▸ **What you are asked to do**:
Among the entries below, find the lines that hold the word "make" and report them.

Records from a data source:
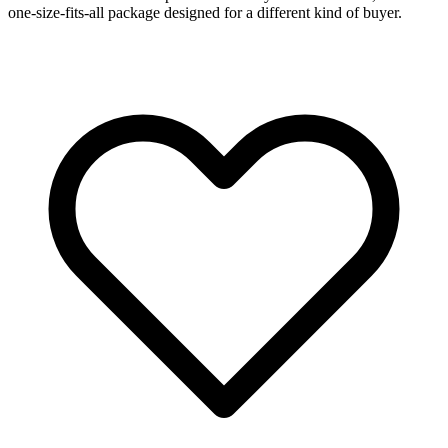
one-size-fits-all package designed for a different kind of buyer.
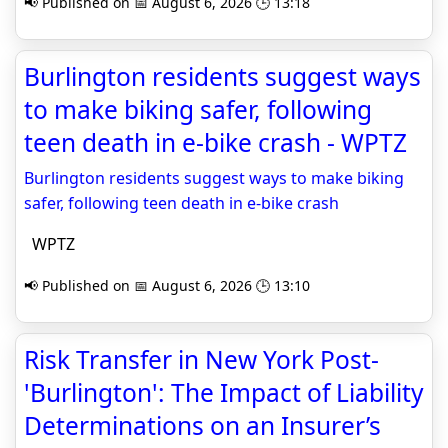
📢 Published on 📅 August 6, 2026 🕒 13:18
Burlington residents suggest ways
to make biking safer, following
teen death in e-bike crash - WPTZ
Burlington residents suggest ways to make biking
safer, following teen death in e-bike crash
WPTZ
📢 Published on 📅 August 6, 2026 🕒 13:10
Risk Transfer in New York Post-
'Burlington': The Impact of Liability
Determinations on an Insurer’s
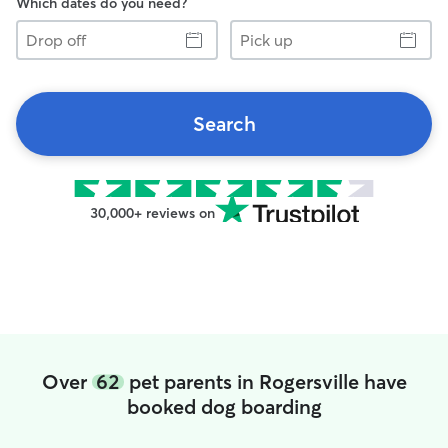
Which dates do you need?
Drop
Pick
off
up
Search
30,000+ reviews on
Over
62
pet parents in Rogersville have
booked dog boarding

▸ **Response to this task**:
to make biking safer, following
Burlington residents suggest ways to make biking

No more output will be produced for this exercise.